WORK REQUEST:
Please express the items below as a two-column CSV with the header row instruction,output and one row per item. Put the item's text in the instruction field and its answer in the output field, quote each field, and turn line breaks into spaces.

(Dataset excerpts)
------------------------------------------------------------
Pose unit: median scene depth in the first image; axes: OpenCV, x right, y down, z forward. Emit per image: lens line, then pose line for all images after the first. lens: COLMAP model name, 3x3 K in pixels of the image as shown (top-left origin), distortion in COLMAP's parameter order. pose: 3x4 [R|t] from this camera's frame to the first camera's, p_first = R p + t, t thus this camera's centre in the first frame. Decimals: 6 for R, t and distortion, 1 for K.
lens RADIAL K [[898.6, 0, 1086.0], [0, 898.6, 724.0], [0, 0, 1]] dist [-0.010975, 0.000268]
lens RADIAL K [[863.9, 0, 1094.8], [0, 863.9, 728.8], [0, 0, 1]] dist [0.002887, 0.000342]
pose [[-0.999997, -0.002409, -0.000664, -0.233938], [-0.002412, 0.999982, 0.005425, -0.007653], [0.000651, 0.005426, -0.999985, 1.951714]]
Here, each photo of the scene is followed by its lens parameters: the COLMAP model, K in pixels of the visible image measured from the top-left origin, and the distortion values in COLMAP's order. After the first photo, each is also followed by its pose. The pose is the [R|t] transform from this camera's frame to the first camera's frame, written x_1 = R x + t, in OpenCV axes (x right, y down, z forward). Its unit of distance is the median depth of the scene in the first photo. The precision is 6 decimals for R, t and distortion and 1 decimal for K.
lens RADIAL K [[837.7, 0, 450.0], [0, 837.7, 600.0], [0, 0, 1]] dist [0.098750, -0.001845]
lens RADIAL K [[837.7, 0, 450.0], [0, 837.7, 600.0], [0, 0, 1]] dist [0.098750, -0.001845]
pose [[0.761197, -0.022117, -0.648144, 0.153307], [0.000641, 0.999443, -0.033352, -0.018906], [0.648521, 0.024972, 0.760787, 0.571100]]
------------------------------------------------------------
RESULT OF THIS EXERCISE:
instruction,output
"Pose unit: median scene depth in the first image; axes: OpenCV, x right, y down, z forward. Emit per image: lens line, then pose line for all images after the first. lens: COLMAP model name, 3x3 K in pixels of the image as shown (top-left origin), distortion in COLMAP's parameter order. pose: 3x4 [R|t] from this camera's frame to the first camera's, p_first = R p + t, t thus this camera's centre in the first frame. Decimals: 6 for R, t and distortion, 1 for K.","lens RADIAL K [[898.6, 0, 1086.0], [0, 898.6, 724.0], [0, 0, 1]] dist [-0.010975, 0.000268] lens RADIAL K [[863.9, 0, 1094.8], [0, 863.9, 728.8], [0, 0, 1]] dist [0.002887, 0.000342] pose [[-0.999997, -0.002409, -0.000664, -0.233938], [-0.002412, 0.999982, 0.005425, -0.007653], [0.000651, 0.005426, -0.999985, 1.951714]]"
"Here, each photo of the scene is followed by its lens parameters: the COLMAP model, K in pixels of the visible image measured from the top-left origin, and the distortion values in COLMAP's order. After the first photo, each is also followed by its pose. The pose is the [R|t] transform from this camera's frame to the first camera's frame, written x_1 = R x + t, in OpenCV axes (x right, y down, z forward). Its unit of distance is the median depth of the scene in the first photo. The precision is 6 decimals for R, t and distortion and 1 decimal for K.","lens RADIAL K [[837.7, 0, 450.0], [0, 837.7, 600.0], [0, 0, 1]] dist [0.098750, -0.001845] lens RADIAL K [[837.7, 0, 450.0], [0, 837.7, 600.0], [0, 0, 1]] dist [0.098750, -0.001845] pose [[0.761197, -0.022117, -0.648144, 0.153307], [0.000641, 0.999443, -0.033352, -0.018906], [0.648521, 0.024972, 0.760787, 0.571100]]"